According to section 128 of the Electoral Act “a person who directly or indirectly, by his or herself or by another person on his or her behalf, makes use of or threatens to make use of any force, violence or restrain; inflicts or threatens to inflict by his or herself or by any other person, any minor or serious injury, damage, harm or loss on/against a person in order to induce or compel that person to vote or refrain from voting, or on account of such person having voted or refrained from voting; by abduction, duress, or a fraudulent device or contrivance, impedes or prevents the free use of the vote by a voter or thereby compels, induces, or prevails on a voter to give or refrain from giving his vote, is guilty of the offence.

There were instances of voter profiling especially during the gubernatorial and houses of assembly elections in various states with voters being prevented from voting because they look like a certain tribe.
Inducement, Bribery and corruption
Cases of inducement and bribery were also recorded as voters where induced (given money or gifts) to ensure that any person who after the election directly, or indirectly, by his or herself, or by they voted or refrained from voting for a particular candidate and vote for another.

The law is that any person who after election directly, or indirectly, by his or herself, or by any other person on his or her behalf receives any money or valuable consideration on account of any person having voted or refrained from voting, or having induced any other person to vote or refrain from voting or having induced any candidate to refrain from canvassing for votes for his or herself at any such election, commits an offence and is liable on conviction to a maximum fine of N500,000 or imprisonment for a term of 12 months or both.

On bribery, Section 121 of the Electoral Act is to the effect that a person who pays or causes to be paid any money to or for the use of any other person, with the intent that such money or any part of it shall be used in bribery at any election commits an offence.

A voter commits an offence of bribery where before or during an election directly or indirectly by his or herself or by any other person on his or her behalf, receives, agrees or contracts for any money, gift, loan, or valuable consideration, office, place or employment, for his or herself, or for any other person, for voting or agreeing to vote or for refraining or agreeing to refrain from voting at any such election.

According to section 127 of the Electoral Act a person who corruptly pays money to or for any person for the purpose of corruptly influencing that person or any other person to vote or refrain from voting at such election, or on account of such person or any other person having voted or refrained from voting at such election; or (b) being a voter, corruptly accepts or takes money or any other inducement during any of the period stated in paragraph (a), commits an offence and is liable on conviction to a fine of N100,000 or imprisonment for a term of 12 months or both.

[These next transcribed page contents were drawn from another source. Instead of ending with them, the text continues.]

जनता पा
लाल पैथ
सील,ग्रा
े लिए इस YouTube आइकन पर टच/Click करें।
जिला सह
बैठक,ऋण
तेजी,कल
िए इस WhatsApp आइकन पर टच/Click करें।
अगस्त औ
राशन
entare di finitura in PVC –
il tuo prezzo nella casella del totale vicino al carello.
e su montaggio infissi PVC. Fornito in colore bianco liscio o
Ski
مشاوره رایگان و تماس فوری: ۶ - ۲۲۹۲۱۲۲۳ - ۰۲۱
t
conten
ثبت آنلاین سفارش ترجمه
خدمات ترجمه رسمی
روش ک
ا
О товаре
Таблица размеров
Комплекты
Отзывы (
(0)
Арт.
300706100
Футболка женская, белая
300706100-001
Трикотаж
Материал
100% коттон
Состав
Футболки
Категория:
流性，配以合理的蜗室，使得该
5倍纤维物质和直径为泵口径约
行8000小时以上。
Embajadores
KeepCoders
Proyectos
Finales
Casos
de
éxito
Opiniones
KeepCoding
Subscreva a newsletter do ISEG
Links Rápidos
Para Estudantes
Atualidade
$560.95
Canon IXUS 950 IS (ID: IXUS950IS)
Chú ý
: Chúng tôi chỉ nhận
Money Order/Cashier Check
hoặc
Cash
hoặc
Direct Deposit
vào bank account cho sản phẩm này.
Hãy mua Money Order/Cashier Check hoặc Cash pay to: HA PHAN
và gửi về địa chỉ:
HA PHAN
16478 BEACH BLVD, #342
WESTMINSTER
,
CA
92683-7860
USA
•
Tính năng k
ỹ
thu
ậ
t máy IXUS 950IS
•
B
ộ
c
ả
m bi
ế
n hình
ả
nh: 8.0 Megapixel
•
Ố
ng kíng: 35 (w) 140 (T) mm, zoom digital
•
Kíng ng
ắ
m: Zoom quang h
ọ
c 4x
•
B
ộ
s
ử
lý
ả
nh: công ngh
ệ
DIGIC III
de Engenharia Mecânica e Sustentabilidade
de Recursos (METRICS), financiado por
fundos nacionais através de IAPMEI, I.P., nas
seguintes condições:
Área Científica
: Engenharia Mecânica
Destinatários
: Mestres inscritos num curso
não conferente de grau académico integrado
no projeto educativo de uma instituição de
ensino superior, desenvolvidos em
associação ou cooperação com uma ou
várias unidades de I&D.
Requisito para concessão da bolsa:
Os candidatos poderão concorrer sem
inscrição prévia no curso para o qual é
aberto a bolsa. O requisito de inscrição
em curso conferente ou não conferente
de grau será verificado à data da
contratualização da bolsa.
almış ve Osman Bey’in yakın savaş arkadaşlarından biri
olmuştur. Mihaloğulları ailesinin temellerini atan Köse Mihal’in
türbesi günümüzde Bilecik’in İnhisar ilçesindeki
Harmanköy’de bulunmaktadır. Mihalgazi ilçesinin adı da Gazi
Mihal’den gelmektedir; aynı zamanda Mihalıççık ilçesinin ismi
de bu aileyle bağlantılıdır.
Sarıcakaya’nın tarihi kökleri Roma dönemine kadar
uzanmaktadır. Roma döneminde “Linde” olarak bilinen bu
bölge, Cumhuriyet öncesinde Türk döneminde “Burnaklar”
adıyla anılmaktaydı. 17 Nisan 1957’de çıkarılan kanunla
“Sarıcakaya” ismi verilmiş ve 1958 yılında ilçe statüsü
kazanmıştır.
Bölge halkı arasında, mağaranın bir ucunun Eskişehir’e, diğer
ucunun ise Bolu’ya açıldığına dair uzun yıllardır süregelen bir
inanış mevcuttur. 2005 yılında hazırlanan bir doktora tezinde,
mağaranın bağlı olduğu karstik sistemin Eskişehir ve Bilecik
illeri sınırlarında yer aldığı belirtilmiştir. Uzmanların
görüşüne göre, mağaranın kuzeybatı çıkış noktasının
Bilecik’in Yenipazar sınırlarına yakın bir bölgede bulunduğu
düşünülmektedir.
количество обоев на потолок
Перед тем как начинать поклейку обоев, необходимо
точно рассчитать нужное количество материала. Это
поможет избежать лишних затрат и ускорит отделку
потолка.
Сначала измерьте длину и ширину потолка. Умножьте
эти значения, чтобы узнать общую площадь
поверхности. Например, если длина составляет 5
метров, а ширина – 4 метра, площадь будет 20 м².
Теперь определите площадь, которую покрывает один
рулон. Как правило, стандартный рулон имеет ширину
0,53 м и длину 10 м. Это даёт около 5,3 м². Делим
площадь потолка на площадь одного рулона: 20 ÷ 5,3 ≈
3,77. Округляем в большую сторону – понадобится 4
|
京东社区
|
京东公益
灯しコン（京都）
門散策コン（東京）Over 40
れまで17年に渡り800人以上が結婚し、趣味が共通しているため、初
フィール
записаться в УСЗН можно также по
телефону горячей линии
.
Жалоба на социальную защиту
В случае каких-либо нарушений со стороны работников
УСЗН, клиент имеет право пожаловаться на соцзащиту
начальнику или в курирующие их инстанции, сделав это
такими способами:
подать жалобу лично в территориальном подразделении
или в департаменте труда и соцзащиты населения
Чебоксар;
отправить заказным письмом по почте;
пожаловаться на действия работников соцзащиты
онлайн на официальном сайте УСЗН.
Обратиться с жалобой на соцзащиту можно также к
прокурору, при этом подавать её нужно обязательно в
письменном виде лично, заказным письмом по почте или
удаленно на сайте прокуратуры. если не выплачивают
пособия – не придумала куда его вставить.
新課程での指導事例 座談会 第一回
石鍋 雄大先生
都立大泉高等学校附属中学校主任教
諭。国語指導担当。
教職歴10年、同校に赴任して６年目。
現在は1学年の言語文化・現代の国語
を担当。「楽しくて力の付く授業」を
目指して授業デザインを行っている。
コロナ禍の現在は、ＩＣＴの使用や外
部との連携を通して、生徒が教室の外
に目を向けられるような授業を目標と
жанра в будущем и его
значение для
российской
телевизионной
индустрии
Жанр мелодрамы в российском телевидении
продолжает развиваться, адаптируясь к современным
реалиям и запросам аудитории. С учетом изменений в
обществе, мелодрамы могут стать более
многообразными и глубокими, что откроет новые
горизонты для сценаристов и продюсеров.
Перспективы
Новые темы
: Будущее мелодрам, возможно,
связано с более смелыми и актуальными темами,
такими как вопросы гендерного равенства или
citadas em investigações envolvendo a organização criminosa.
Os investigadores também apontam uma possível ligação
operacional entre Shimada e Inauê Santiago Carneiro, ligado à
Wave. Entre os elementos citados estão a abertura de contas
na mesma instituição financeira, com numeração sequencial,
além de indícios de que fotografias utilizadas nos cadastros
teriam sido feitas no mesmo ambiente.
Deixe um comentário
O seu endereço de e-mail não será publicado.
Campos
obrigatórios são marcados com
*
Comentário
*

Records of voters queuing up to receive money from party agents and candidates were also recorded during the elections.

Elections will continually be a source of learning for improvement in Nigerian democracy. While offenders should be made to face the consequences of their actions in order to ensure that the justice system is not undermined, it is important that other mechanisms to ensure that these offences are reduced to the bares minimum are put in place. Security operatives and INEC officers must uphold integrity and credibility in the system and should not act complacently with the people who undermine the process.